Lotus 340R : le roadster le plus extrême des années 2000 vaut aujourd'hui une fortune

Publié le 10 juin 2026 à 18:00
Lotus 340R : le roadster le plus extrême des années 2000 vaut aujourd'hui une fortune

Produite à seulement 340 exemplaires, la Lotus 340R pousse le concept de l'Elise à l'extrême. Une machine sans compromis devenue aujourd'hui un véritable objet de collection.

Imaginez une Lotus Elise passée à la machine à laver, toutes ses tôles superflues arrachées, plus de toit, plus de vitres, juste un châssis, deux sièges et un moteur hurlant derrière vous. Ce jouet grandeur nature existe : il s'appelle Lotus 340R, un roadster aussi radical que le Smart Crossblade, mais pensé pour avaler des courbes plutôt que des trottoirs.

On la surnomme souvent la version Smart Crossblade de la Lotus Elise : même idée de voiture ouverte à tous les vents, mais ici greffée sur un châssis d'Elise de piste, à moteur central. Produite en seulement 340 exemplaires numérotés en 2000, tous vendus avant même de quitter l'usine, elle est devenue un véritable graal pour les collectionneurs, et quelques rares exemplaires réapparaissent parfois aux enchères.

Lotus 340R : quand la Lotus Elise vire barquette extrême

Fin des années 1990, Lotus travaille avec le magazine britannique Autocar sur une Elise poussée à l'extrême : une sorte de voiture de course de route pour les journées circuit.
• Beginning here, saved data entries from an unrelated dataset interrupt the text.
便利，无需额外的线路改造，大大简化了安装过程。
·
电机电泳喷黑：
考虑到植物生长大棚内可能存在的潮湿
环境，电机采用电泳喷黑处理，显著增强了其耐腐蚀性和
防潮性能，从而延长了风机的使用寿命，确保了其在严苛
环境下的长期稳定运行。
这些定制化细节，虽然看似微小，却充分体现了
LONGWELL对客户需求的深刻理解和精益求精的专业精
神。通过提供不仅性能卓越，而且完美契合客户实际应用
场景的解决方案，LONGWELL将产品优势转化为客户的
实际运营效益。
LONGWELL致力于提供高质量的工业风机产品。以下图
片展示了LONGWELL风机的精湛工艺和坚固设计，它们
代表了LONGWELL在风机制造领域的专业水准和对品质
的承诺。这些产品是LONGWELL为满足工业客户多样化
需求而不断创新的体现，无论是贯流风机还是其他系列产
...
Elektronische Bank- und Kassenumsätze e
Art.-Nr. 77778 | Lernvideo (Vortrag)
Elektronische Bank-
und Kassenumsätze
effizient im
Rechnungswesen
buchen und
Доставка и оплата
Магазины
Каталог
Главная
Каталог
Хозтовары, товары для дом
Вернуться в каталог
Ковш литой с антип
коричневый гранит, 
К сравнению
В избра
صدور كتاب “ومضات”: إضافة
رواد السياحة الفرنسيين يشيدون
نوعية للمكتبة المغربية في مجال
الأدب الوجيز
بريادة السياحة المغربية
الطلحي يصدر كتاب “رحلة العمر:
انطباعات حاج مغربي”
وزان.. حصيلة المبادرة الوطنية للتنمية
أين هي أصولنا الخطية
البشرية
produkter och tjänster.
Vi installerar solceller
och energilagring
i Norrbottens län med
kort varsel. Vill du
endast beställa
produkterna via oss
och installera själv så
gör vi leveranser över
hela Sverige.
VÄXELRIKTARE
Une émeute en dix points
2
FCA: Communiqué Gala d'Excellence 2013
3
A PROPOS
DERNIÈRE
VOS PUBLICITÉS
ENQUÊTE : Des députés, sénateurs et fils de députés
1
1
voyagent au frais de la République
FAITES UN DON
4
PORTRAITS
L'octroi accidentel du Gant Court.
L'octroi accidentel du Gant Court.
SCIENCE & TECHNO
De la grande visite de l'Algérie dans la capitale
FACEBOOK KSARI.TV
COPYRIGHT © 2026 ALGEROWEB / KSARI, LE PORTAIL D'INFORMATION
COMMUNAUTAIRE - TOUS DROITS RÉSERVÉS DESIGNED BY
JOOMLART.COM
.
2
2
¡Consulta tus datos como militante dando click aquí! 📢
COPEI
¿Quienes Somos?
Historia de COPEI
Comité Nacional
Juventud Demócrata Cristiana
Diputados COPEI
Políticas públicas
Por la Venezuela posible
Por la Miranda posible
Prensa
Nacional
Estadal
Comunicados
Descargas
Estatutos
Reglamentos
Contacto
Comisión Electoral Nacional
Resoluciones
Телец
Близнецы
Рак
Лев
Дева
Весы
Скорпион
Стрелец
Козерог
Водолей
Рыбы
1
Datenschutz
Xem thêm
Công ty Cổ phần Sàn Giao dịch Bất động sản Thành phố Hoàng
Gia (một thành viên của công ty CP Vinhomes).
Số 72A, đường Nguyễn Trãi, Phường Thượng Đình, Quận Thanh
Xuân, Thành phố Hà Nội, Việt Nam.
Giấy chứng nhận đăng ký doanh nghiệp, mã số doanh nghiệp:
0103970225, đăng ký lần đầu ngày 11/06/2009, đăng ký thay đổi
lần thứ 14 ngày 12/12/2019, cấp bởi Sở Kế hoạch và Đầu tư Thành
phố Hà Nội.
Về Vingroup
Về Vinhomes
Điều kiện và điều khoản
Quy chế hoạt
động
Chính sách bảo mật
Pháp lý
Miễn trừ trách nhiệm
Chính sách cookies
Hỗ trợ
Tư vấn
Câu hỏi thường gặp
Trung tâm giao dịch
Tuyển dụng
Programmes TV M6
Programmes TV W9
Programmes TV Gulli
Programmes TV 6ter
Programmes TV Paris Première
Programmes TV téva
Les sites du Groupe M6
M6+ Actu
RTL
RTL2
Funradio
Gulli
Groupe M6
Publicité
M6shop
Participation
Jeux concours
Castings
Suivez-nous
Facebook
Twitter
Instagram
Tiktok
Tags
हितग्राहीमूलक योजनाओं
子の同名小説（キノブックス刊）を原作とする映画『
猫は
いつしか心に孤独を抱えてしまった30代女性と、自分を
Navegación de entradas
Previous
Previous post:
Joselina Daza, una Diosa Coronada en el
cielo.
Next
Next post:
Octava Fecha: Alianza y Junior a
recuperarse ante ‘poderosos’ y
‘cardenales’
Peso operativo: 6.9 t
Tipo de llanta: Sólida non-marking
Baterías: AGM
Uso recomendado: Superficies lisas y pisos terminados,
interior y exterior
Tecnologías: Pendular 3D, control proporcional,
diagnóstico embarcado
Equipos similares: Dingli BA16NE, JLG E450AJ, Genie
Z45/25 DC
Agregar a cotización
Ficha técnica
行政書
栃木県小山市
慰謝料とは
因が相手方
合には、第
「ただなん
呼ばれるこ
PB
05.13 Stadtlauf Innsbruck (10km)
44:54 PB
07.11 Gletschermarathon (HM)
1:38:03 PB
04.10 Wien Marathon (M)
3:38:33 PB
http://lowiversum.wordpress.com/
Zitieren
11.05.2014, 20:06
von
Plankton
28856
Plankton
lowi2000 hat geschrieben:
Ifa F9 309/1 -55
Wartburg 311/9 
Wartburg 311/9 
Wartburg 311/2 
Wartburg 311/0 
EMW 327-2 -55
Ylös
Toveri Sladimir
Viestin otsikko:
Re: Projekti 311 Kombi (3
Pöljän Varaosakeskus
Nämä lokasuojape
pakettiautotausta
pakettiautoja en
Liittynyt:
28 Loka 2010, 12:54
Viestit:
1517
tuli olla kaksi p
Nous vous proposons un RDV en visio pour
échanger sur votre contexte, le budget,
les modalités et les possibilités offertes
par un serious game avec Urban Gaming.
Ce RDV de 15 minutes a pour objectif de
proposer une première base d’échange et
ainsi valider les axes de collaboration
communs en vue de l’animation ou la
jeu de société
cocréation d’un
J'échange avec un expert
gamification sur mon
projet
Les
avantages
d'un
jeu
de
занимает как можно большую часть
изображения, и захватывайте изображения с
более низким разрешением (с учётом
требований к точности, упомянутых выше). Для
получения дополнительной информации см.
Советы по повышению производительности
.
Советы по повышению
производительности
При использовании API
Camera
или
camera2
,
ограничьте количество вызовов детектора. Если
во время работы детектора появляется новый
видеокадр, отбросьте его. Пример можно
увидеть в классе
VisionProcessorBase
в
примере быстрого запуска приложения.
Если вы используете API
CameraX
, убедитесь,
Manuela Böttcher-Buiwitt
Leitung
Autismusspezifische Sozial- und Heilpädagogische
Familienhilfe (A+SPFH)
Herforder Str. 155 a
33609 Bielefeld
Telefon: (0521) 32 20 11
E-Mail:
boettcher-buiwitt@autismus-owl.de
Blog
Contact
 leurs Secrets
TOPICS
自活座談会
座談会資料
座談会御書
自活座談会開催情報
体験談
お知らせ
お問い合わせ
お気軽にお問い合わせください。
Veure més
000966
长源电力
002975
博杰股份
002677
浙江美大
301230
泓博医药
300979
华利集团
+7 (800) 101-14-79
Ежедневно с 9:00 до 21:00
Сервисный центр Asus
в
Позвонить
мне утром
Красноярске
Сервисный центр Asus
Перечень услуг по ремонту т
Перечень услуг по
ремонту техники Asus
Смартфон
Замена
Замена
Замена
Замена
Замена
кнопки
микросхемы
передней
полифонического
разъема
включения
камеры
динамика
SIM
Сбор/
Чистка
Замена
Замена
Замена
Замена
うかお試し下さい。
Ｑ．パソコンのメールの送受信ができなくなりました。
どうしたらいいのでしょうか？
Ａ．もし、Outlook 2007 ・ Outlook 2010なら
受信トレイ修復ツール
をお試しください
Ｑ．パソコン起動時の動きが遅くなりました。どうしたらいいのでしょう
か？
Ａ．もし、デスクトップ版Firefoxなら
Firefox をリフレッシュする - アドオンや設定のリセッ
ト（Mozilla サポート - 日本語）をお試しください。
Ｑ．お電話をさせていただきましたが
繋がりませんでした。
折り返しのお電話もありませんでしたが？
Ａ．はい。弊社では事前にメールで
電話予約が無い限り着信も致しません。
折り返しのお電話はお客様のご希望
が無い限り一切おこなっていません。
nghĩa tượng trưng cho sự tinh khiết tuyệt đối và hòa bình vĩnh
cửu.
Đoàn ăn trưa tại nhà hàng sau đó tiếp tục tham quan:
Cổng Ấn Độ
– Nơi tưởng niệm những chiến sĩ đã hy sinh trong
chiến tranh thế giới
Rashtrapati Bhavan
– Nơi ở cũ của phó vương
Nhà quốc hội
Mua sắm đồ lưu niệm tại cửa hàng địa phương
Le concept débute lors du Birmingham International Motor Show de 1998, avec un objectif clair : exploiter à fond le châssis aluminium extrudé de l'Elise en supprimant tout ce qui ne sert pas à aller vite et à sentir la route.

En 2000, la Lotus Elise 340R arrive en production, limitée à 340 unités, toutes prévendues. Sous l'arceau, on trouve un quatre-cylindres Rover K-Series 1,8 litre en position centrale arrière, 177 ch pour environ 172 Nm, associé à une boîte manuelle à 5 rapports. Avec un poids officiel d'environ 601 kg seulement, la version la plus affûtée frôle les 340 ch par tonne, d'où son nom.

Pourquoi on l'appelle le Smart Crossblade des Lotus Elise

Chez Lotus, on parle d'une "voiture de course homologuée pour la route" ; dans la pratique, la 340R pousse l'idée popularisée par la Smart Crossblade. Pas de toit, de vitres ni de portes : on enjambe le flanc pour s'installer dans deux baquets à peine protégés par un arceau, entourés d'aluminium et de touches de bleu vif.

Le dessin signé Russell Carr semble sorti d'un prototype : nez de monoplace, ailerons, extracteurs, échappement exposé, feux arrière sur bras apparents. Les pneus Yokohama A038R conçus pour elle offrent du grip, les freins ventilés offrent un freinage très mordant, la direction non assistée parle sans filtre ; au volant, on se croit sur piste, même à des vitesses modérées.

Peut-on encore s'offrir l'une des 340 Lotus 340R ?

À l'époque, une 340R neuve tournait autour de 35 000 £ (environ 40 000 €), déjà une coquetterie pour un engin peu polyvalent. Aujourd'hui, les exemplaires préservés se négocient bien au-dessus, certaines ventes aux enchères ayant déjà dépassé les 72 000 dollars, soit environ 62 000 €, hors frais.

Pour un conducteur qui rêverait d'en ajouter une à son garage, la question dépasse vite le budget. Une Lotus 340R, c'est une barquette homologuée route : casque ou lunettes dès qu'il pleut, zéro coffre, accès acrobatique, moteur Rover K-Series dont l'entretien doit être suivi avec attention, et pièces de carrosserie spécifiques pas simples à trouver. Mais si un jour vous croisez l'une des 340 en vente, vous saurez que cette chose est l'équivalent de la Smart Crossblade chez Lotus, pas un simple délire de préparateur.